By
Thomas Connelly
In
my utopia,
art would be intimate. Art would compel people to think. Art would
take place in interesting venues. The
Green Room
gave me a taste of my utopian dreams.
In
this work, The
Green Room,
Jane Longhurst and Dylan Sheridan were able to create something
challenging and invigorating. They have made the overture to an
endless and communal symphony, that each of us can carry and add to
daily.
On
a sunny first day of summer I drove to a
much ignored historical part of Hobart, the Victoria Gunpowder
Magazine on the Queens Domain.
I
arrive
early, and entertain myself with a stroll along Soldiers Memorial
Avenue. A bleak and silently beautiful memorial to those sacrificed
in the Great War . Alone but for the wind on my face and the song of
the birds, this quiet futility of war moment places me in the right
frame of mind for the Green
Room
.
The
audience is led to an intimate dance floor . A woman is dressed in
black:. is she a servant or a mourner? As she endlessly sweeps the
floor with her old fashioned broom, Dylan Sheridan's modulated
rumblings signal a dreamy twilight entrance and a beginning. A
theatre of gesture and sound follows, filling the abandoned space and
transmuting the audience. Minimal lighting adds a thrilling unity.
Years
ago punks prided themselves on breaking the distance between
performer and audience. The
Green Room
extends this idea. The audience becomes the performance. The
rustling of clothing - the string section, shifting feet -
percussion, breathing - woodwind. Peristaltic motion forms the brass
section, breaks down barriers, and at the same time raises questions
and the audience becomes part of the performance. What is meant to be
heard? What is performance? What is real?
Jane
Longhurst performs
a silent dance; her movements layering questions and her very being
becomes ambiguous.
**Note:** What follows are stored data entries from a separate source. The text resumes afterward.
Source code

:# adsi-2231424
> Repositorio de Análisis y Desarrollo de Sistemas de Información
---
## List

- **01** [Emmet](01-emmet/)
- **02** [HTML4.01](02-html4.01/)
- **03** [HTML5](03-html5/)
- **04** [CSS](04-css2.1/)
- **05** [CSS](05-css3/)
A ghost of the long empty gunpowder magazine? An
echo of the forgotten Crimean War? The fear of Tsarist expansion? The
endless domestic labour of women? Or is her sweeping structure for
the soundscape?
The
performance doesn't end, rather it fades and changes location.
Walking away from the keyboard, doors open and the audience slowly
melts away, a simulated ending. Once everyone has left the room Jane
finishes her sweeping and her dance. And we are outside in the light
and the real world. Off in the distance a band plays, birds sing,
conversation flows. The performance continues without end.
In
all this
was a fabulous production; a subtle and revolutionary work. Simple
and complex, artless and polished, all at once. Equal parts theatre,
dance, installation and composition. All bundled up with questioning
strings, in a appropriate and interesting venue. A venue that not
only allows intimacy, but forces intimacy upon the audience and
performers alike.
Congratulations
to
the Salamanca Arts Centre's HyPe (Hybrid Performance) Program for
nurturing innovation and allowing this and many other vigorous
performances to be created in and around the local area.